§ Supplied data:
● ● ● ● ● ● ●

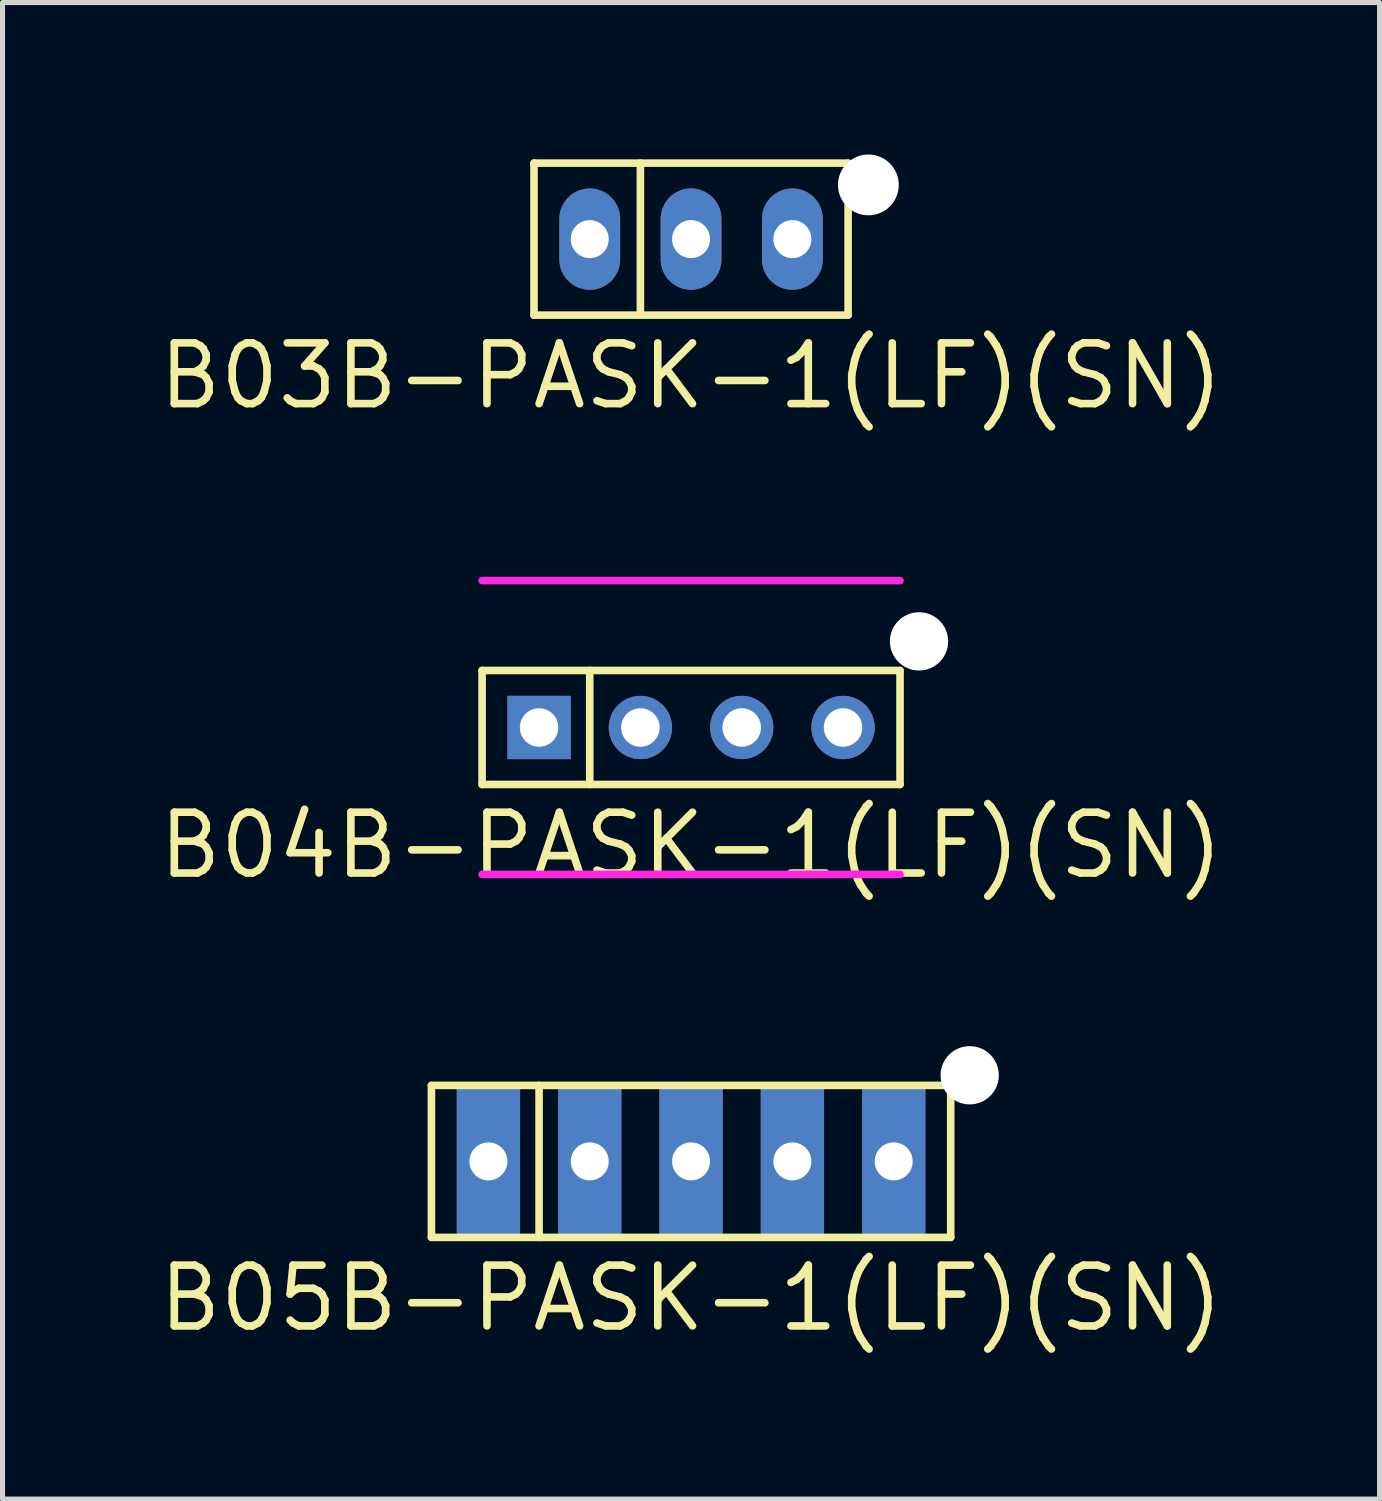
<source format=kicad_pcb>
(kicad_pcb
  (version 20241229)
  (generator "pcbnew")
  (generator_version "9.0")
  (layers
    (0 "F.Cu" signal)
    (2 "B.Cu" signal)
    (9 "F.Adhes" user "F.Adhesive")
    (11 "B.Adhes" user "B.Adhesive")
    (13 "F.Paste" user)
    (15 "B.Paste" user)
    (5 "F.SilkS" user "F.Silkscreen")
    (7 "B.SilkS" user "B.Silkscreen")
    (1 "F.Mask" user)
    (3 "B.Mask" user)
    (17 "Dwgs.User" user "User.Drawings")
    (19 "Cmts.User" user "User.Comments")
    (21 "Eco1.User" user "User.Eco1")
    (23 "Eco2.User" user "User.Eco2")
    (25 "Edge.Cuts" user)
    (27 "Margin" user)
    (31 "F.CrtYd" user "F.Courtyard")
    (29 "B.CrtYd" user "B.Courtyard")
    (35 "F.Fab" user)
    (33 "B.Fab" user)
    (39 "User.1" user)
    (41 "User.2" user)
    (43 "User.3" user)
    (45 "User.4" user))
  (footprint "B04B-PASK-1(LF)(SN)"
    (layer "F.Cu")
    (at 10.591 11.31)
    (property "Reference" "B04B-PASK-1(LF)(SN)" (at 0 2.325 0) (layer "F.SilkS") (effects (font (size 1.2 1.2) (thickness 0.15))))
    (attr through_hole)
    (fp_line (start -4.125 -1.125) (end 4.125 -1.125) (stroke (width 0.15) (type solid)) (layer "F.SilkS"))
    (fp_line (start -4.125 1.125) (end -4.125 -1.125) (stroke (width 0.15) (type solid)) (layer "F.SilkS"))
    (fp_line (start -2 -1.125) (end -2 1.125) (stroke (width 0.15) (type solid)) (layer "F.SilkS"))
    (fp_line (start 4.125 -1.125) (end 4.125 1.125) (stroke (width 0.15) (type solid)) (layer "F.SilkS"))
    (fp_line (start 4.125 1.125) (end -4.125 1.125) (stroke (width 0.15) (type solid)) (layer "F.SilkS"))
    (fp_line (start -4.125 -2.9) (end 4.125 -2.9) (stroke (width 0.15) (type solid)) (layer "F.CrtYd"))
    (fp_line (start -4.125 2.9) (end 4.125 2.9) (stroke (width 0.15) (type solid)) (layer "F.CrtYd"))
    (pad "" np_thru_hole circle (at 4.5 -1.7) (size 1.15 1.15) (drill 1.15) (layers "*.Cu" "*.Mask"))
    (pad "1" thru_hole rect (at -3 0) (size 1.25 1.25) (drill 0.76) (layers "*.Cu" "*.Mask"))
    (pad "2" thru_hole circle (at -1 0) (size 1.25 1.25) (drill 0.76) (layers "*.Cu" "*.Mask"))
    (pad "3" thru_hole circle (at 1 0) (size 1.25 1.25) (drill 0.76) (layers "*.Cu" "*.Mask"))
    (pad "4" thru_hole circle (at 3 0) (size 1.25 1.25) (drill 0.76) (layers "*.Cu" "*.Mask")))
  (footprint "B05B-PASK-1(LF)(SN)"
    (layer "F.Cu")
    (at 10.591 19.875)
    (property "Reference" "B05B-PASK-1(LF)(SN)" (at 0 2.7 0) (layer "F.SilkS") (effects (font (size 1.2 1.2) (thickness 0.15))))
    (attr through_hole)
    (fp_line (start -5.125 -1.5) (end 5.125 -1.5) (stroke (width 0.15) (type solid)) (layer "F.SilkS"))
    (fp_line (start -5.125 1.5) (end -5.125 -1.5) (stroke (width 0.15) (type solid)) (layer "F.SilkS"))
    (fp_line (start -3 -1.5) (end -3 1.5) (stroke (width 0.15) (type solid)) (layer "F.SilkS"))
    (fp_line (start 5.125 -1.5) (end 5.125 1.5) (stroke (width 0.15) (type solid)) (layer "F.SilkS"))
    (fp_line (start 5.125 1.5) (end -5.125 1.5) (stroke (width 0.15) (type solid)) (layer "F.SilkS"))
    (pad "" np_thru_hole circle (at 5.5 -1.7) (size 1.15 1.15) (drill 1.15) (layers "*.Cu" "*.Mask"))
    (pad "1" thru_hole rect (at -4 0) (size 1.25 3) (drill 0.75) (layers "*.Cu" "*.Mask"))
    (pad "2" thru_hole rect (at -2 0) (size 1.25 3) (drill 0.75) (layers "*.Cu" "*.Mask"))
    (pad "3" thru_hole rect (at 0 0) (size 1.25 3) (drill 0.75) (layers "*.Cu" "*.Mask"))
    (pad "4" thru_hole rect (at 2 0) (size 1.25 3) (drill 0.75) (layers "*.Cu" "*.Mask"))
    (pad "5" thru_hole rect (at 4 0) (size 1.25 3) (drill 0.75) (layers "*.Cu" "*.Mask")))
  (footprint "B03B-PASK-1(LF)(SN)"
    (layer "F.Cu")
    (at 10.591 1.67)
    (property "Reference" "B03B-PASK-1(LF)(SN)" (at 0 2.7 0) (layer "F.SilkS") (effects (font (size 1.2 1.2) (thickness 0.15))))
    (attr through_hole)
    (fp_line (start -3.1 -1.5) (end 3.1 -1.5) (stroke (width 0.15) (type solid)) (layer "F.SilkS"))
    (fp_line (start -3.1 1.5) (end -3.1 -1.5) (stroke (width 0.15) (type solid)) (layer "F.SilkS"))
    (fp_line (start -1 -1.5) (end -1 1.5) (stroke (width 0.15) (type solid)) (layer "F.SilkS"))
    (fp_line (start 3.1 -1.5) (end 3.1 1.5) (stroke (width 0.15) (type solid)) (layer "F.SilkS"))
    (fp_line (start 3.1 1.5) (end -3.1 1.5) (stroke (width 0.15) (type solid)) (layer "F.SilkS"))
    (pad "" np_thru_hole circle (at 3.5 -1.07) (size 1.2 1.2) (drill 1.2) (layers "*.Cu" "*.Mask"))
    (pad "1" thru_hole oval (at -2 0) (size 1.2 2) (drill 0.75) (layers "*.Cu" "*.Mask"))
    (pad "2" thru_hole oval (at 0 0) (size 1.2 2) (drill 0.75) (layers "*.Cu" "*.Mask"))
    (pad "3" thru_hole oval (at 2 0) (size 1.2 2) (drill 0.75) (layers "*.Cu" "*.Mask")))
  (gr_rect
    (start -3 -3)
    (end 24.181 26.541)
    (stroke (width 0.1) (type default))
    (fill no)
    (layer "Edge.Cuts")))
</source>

● ● ● ● ● ● ●

§ Problem statement:
Look through the entries above; copy every line holding the string "Courtyard".

§ Response:
    (31 "F.CrtYd" user "F.Courtyard")
    (29 "B.CrtYd" user "B.Courtyard")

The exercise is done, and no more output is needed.